VoIP vs. traditional telephony: Why should carrier Worry?
VoIP vs. traditional telephony
Henning Schulzrinne in a slide entitled “Why should carriers worry?”† nicely states the threats to traditional operators:
- Evolution from application-specific infrastructures ⇒ Content-neutral bandwidth delivery mechanism - takes away the large margins which the operators are used to (and want!):
- “GPRS: $4-10/MB, SMS: >$62.50/MB, voice (mobile and landline): $1.70/MB”
- Only operators can offer services ⇒ Anybody can offer phone services
- SIP only needs to handle signaling, not media traffic
- High barriers to entry ⇒ No regulatory hurdles‡
In addition to this we can add:
- Only vendors can create services ⇒ anybody can create a service
NB. These new services can be far broader than traditional telephony services.
†Henning Schulzrinne, “When will the telephone network disappear?”,as part of Intensive Graduate Course "Internet Multimedia", University of Oulu, 3-6 June 2002.

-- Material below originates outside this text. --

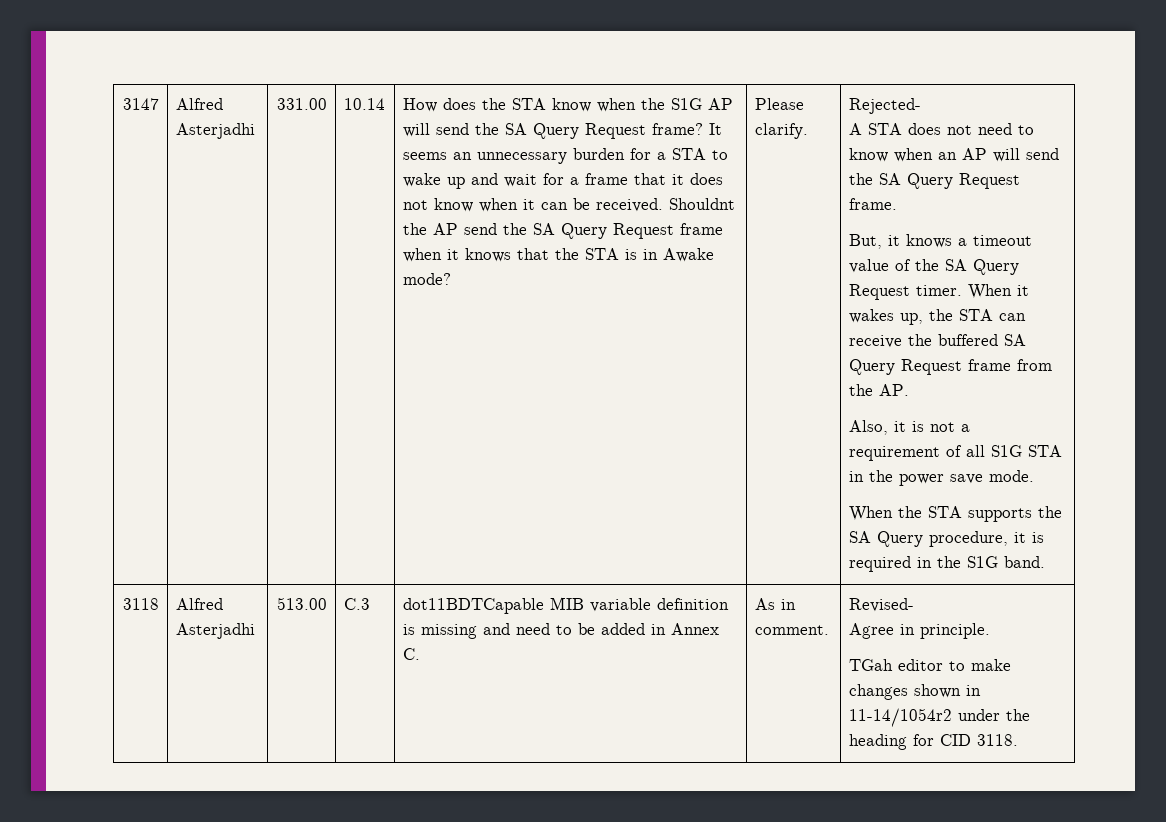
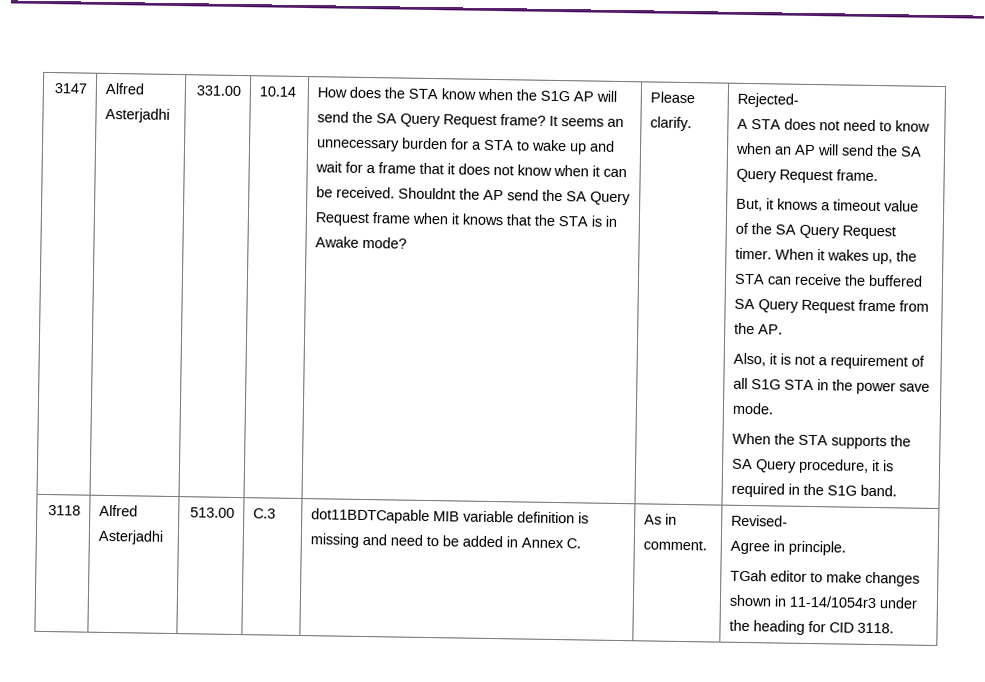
[848,708,952,727] 11-14/1054r2 -> [789,595,878,609] 11-14/1054r3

‡ see later slide on “Regulations in Sweden”
Transcript
[slide49] Henning Schulzrinne had a slide called, "Why Should Carriers Worry?" And he basically said, well, the problem is, as we go from application-specific networks where we can charge very high prices for certain traffic, so for GPRS at the time, $4 to $10 a megabyte, but for SMS, and they loved SMS, they were getting $62.50 per megabyte. Right? It was a wonderful deal, particularly when you could carry SMS over GPRS. We went from a world where only operators could provide services to anybody being able to provide phone services. The SIP only needed to handle the signaling, not the media stream. And we went from a world where very high barriers for entry. There were only a few companies that were big enough to afford these huge investments that were needed, to basically no regulatory hurdles at all. And I think we can add to that, that previously we were in a situation where only the vendors of that telephony system could introduce services. Now, anyone with an idea could introduce a new service. This is a very, very, very enormous change. Not surprisingly, Henning Schulzrinne for a while was the chief technologist for the FCC in the U.S.